Mohamed relayed how networks had supported her at pivotal parts of her career. “These are the people you call when you’re down, or you’re concerned, or you hit a roadblock, and they’re brainstorming in the moment.”

 “Invest in your network before you need it,” she advised, urging women to develop the networks they are already a part of — alumni communities, work communities, and the physical communities where they live — and to seek out new ones. “Find groups that align with your values, your goals, and put into things as much as you want to eventually take out.”

The presenters also stressed the value of another type of relationship — sponsorship, in which a leader or senior member of an industry or company actively advocates for a new entrepreneur. 

Why is sponsorship so important? “While mentorship can change mentees for the better through coaching and encouragement — which we all need — sponsorship changes the social environment around proteges by actively advocating for, raising the social visibility of, and sometimes protecting them,” said Olich, citing research from Rosalind Chow. “Sponsorship is more proactive.” 

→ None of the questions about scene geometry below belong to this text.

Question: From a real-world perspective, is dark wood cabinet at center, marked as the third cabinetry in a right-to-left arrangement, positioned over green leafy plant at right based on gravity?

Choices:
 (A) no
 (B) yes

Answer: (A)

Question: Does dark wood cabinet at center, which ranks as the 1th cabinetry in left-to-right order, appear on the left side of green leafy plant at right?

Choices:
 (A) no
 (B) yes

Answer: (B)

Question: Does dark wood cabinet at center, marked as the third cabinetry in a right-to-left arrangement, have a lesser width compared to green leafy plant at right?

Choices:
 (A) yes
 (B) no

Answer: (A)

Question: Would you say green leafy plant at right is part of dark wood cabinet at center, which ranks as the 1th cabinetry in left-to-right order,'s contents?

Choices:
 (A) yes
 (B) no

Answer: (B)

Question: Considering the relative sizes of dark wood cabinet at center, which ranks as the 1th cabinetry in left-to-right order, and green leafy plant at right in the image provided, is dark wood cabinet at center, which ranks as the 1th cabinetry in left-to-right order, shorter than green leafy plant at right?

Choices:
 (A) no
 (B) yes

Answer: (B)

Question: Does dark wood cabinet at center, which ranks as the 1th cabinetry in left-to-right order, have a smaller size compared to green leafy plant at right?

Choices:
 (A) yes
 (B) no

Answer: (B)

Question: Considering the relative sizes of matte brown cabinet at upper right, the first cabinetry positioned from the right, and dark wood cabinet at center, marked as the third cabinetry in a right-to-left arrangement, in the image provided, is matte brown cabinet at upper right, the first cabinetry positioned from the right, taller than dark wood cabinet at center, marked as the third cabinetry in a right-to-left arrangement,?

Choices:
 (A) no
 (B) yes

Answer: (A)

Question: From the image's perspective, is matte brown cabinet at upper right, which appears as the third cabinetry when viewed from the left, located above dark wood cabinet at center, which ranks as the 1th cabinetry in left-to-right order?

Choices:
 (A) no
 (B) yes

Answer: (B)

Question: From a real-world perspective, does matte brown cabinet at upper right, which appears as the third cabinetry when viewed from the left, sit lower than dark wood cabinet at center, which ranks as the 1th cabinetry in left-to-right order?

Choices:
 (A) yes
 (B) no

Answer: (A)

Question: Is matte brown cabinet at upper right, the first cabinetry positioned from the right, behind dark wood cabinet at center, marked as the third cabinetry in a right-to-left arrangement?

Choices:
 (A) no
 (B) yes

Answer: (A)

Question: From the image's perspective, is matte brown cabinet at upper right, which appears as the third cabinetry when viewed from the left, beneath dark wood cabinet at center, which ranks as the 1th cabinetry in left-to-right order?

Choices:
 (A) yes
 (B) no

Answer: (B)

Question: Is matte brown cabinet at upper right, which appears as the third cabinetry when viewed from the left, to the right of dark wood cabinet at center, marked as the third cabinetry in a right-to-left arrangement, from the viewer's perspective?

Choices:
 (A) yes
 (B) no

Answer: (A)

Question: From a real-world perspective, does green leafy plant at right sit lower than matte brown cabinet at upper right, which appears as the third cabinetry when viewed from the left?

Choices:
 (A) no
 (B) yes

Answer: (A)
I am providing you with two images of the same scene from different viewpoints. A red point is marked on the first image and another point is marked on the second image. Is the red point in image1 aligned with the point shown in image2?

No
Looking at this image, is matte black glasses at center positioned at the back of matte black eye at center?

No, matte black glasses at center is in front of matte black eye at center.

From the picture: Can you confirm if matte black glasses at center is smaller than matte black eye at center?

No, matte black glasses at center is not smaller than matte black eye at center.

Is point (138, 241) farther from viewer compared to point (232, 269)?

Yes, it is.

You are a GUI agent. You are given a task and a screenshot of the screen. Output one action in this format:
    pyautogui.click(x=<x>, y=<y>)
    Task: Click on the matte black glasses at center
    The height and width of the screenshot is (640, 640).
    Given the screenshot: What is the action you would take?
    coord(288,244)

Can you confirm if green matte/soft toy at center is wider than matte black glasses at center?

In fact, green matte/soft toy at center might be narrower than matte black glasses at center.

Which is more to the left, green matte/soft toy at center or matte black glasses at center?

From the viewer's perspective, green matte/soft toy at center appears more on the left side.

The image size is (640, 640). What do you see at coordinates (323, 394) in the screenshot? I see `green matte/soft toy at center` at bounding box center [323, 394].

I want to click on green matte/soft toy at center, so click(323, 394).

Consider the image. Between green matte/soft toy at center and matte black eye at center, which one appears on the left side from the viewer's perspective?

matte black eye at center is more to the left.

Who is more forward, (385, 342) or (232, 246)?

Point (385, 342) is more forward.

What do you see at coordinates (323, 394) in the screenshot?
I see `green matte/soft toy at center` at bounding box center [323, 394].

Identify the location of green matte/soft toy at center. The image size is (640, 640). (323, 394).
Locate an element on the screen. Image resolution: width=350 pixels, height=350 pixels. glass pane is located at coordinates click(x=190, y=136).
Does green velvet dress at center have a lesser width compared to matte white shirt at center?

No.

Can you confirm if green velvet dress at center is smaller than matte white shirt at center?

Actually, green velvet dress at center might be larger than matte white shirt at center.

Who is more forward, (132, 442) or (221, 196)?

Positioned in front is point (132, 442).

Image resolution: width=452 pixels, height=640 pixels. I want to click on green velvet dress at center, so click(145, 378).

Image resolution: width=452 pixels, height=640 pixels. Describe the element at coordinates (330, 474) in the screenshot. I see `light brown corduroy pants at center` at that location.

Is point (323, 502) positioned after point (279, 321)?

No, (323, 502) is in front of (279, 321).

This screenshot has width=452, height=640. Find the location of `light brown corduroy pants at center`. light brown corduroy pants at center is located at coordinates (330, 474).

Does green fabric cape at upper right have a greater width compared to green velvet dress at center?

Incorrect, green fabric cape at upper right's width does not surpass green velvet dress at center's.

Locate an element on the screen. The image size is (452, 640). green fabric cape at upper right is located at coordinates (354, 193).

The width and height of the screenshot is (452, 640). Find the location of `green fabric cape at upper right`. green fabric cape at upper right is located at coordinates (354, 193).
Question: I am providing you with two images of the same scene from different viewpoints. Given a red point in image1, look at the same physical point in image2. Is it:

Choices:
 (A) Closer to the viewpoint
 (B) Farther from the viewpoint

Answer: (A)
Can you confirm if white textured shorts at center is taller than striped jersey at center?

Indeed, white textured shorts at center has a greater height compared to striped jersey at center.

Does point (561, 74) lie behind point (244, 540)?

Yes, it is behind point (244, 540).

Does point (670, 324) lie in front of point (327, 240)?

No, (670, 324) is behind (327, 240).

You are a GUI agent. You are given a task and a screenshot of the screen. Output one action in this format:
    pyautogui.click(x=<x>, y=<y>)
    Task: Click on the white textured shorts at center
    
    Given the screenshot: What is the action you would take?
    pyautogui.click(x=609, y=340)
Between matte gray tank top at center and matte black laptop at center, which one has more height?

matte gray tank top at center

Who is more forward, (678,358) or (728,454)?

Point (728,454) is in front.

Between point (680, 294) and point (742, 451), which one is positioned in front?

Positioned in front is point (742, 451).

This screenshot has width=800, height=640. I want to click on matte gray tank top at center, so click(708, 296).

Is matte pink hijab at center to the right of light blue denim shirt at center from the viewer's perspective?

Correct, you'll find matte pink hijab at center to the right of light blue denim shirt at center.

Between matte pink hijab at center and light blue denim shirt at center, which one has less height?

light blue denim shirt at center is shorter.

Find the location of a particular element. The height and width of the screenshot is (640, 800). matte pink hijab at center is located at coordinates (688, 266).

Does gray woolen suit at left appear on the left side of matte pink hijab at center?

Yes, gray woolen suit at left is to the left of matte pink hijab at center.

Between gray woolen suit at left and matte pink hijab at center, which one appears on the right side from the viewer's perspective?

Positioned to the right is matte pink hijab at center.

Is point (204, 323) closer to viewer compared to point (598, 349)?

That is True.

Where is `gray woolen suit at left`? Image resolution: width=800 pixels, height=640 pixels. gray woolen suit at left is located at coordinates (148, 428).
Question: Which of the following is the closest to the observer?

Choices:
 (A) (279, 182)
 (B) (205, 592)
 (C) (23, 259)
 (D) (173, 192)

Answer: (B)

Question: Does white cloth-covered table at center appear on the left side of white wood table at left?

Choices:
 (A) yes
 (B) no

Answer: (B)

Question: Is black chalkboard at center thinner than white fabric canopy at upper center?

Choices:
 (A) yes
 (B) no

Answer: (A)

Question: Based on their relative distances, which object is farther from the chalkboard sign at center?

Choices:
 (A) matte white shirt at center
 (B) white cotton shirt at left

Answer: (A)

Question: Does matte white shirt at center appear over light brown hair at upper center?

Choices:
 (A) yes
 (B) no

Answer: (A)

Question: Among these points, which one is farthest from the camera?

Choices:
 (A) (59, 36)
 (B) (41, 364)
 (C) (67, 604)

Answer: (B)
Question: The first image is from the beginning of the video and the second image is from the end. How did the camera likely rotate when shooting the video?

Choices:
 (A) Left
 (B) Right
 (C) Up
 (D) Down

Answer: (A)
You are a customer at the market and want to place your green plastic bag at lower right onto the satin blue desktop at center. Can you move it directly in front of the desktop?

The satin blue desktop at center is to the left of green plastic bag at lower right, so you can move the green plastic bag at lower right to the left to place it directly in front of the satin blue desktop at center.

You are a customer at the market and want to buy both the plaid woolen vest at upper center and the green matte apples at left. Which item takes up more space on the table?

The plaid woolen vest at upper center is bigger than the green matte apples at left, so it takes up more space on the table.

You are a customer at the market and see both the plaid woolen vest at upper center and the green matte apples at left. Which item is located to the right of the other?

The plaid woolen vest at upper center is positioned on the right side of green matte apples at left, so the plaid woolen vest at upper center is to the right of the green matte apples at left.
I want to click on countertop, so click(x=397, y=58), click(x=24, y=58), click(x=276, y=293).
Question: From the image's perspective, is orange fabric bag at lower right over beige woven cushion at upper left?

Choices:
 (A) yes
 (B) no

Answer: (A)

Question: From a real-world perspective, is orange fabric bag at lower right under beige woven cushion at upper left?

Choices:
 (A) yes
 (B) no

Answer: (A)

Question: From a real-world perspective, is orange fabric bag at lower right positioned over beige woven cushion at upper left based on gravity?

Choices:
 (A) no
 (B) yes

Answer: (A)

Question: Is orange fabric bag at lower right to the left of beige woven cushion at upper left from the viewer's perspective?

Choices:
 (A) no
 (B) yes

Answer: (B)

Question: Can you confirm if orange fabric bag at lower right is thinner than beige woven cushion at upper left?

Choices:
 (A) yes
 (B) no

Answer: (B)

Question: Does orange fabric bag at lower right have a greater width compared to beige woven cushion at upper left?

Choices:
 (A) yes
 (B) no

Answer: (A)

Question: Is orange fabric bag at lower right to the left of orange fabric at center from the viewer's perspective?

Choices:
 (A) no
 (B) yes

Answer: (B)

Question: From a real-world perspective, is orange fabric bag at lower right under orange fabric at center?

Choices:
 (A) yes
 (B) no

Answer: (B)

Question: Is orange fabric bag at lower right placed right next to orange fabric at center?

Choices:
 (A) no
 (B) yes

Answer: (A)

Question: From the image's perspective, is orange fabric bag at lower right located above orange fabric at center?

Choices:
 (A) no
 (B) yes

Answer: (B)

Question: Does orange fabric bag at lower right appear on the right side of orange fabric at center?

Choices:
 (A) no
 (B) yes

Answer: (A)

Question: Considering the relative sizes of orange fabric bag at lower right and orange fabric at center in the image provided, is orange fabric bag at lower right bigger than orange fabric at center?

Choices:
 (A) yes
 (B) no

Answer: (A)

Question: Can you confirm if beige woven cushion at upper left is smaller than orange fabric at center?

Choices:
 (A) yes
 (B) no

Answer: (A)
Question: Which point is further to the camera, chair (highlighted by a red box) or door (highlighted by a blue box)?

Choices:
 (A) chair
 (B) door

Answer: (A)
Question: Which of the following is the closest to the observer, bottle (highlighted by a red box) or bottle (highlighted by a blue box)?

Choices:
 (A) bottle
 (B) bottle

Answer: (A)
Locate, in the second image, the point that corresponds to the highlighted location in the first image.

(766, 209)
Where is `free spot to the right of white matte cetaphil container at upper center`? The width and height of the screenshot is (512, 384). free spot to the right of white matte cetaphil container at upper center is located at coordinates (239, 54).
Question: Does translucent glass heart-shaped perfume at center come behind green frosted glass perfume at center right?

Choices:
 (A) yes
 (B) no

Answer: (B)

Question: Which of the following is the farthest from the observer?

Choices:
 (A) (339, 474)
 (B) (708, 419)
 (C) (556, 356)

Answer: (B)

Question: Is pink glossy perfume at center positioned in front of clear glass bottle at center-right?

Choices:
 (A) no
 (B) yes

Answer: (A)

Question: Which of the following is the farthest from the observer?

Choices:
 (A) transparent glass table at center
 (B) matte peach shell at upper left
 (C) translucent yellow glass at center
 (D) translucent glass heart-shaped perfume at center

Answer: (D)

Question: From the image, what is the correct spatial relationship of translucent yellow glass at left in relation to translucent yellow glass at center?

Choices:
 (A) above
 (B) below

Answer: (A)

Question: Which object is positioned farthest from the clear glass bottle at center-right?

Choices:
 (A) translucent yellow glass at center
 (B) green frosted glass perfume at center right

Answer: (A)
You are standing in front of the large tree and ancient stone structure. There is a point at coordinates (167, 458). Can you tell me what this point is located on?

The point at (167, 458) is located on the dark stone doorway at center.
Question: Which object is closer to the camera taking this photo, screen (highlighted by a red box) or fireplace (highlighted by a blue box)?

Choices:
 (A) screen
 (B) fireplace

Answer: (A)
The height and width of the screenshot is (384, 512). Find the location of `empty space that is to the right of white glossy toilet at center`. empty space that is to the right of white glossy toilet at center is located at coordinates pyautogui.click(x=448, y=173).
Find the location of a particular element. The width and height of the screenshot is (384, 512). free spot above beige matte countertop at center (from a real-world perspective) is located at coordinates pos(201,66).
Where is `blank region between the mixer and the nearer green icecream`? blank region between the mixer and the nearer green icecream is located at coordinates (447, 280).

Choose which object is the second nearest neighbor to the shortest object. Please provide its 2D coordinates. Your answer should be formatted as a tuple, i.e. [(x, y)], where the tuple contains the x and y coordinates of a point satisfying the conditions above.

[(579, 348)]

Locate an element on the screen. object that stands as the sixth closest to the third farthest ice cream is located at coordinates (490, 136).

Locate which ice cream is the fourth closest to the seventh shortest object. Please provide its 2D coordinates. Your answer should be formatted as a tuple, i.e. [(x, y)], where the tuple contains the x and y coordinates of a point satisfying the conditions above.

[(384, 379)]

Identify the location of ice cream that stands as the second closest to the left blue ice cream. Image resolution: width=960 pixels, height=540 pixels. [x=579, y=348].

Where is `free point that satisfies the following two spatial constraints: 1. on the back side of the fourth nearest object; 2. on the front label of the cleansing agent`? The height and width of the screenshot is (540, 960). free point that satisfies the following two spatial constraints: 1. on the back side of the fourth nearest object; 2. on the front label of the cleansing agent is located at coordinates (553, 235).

“STEM women entrepreneurs often lack sponsors, which is a significant barrier to their success,” said Olich. “The challenges of securing funding and dealing with biases in investment decisions really highlight the need for sponsorship to help bridge these gaps.”

Here too, women’s networks are of value, as they can prepare entrepreneurs to find sponsors, said Julie Collins of the National Science Foundation’s Innovation Corps. “Having people — a tribe, peer mentors — that are going to hold you accountable for the things you need to work on,” she said. “If you’re an entrepreneur, you better be able to nail your market, you better be able to understand who your customers are, what your value is, how you’re going after it. And so you need people that are going to hold you accountable for telling that story well, so that when you find [potential sponsors] they are going to advocate for you.”